[Data entries]
— Begin —
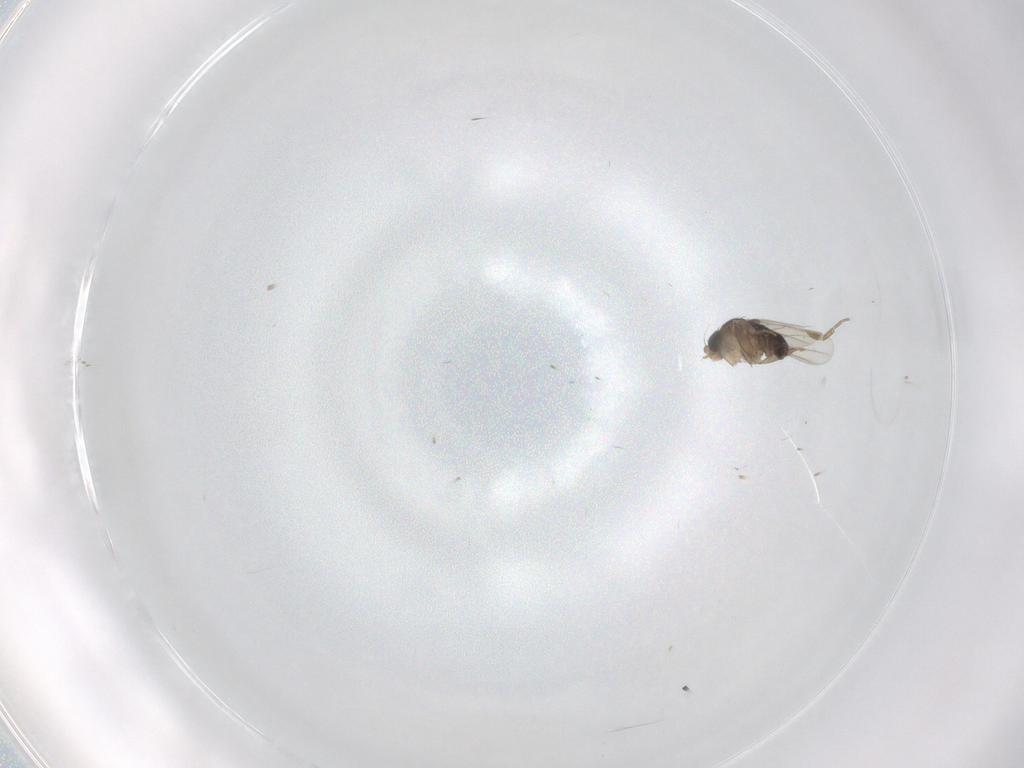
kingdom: Animalia
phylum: Arthropoda
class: Insecta
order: Diptera
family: Phoridae
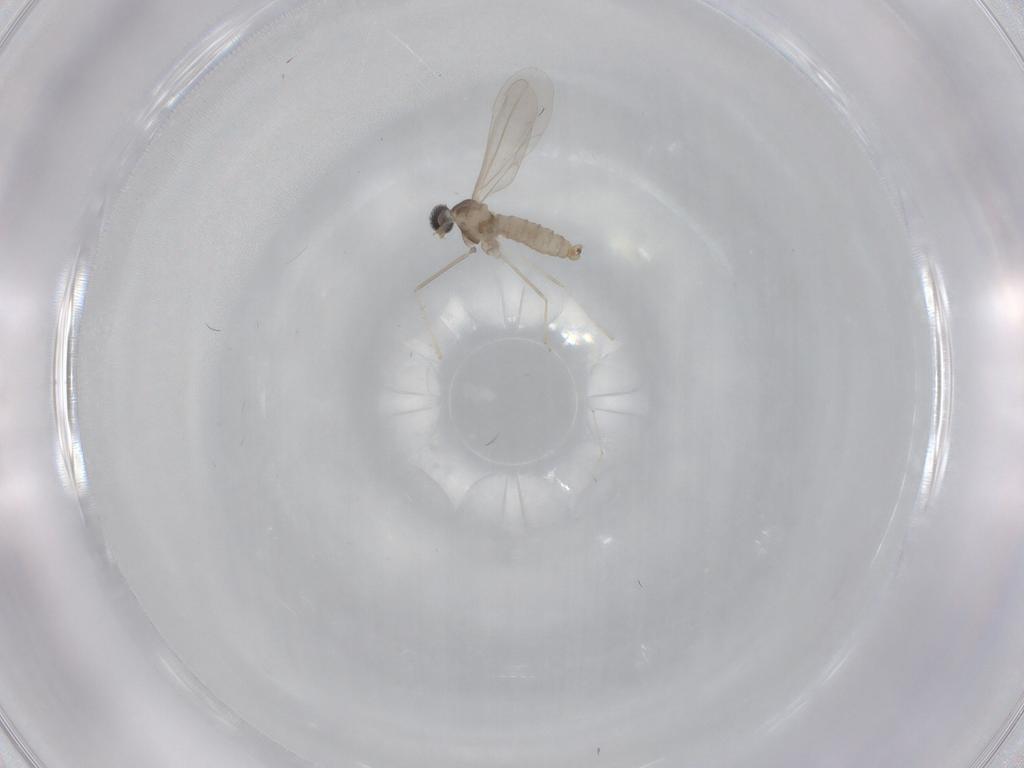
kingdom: Animalia
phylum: Arthropoda
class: Insecta
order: Diptera
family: Cecidomyiidae
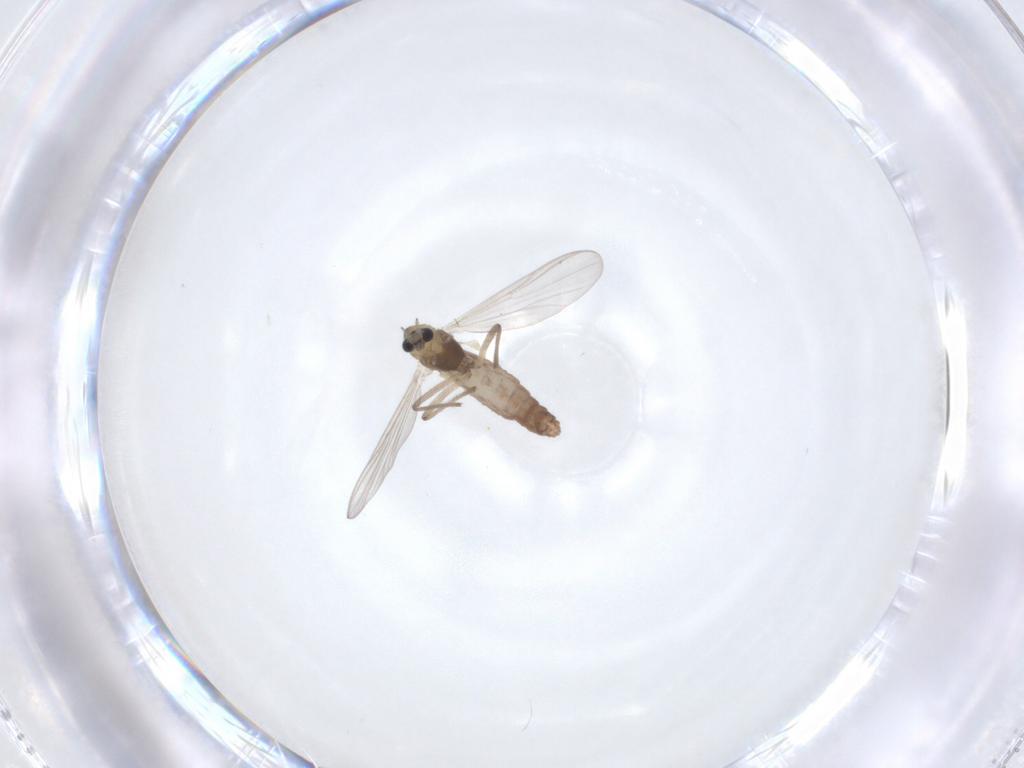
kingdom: Animalia
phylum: Arthropoda
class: Insecta
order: Diptera
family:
— End —
▶ _TASK DESCRIPTION_:
Can you rewrite the listing with "phylum" renamed to "division" everywhere, changing nothing else and leaving out the pictures?

▶ _RESPONSE TO THIS TASK_:
kingdom: Animalia
division: Arthropoda
class: Insecta
order: Diptera
family: Phoridae
kingdom: Animalia
division: Arthropoda
class: Insecta
order: Diptera
family: Cecidomyiidae
kingdom: Animalia
division: Arthropoda
class: Insecta
order: Diptera
family:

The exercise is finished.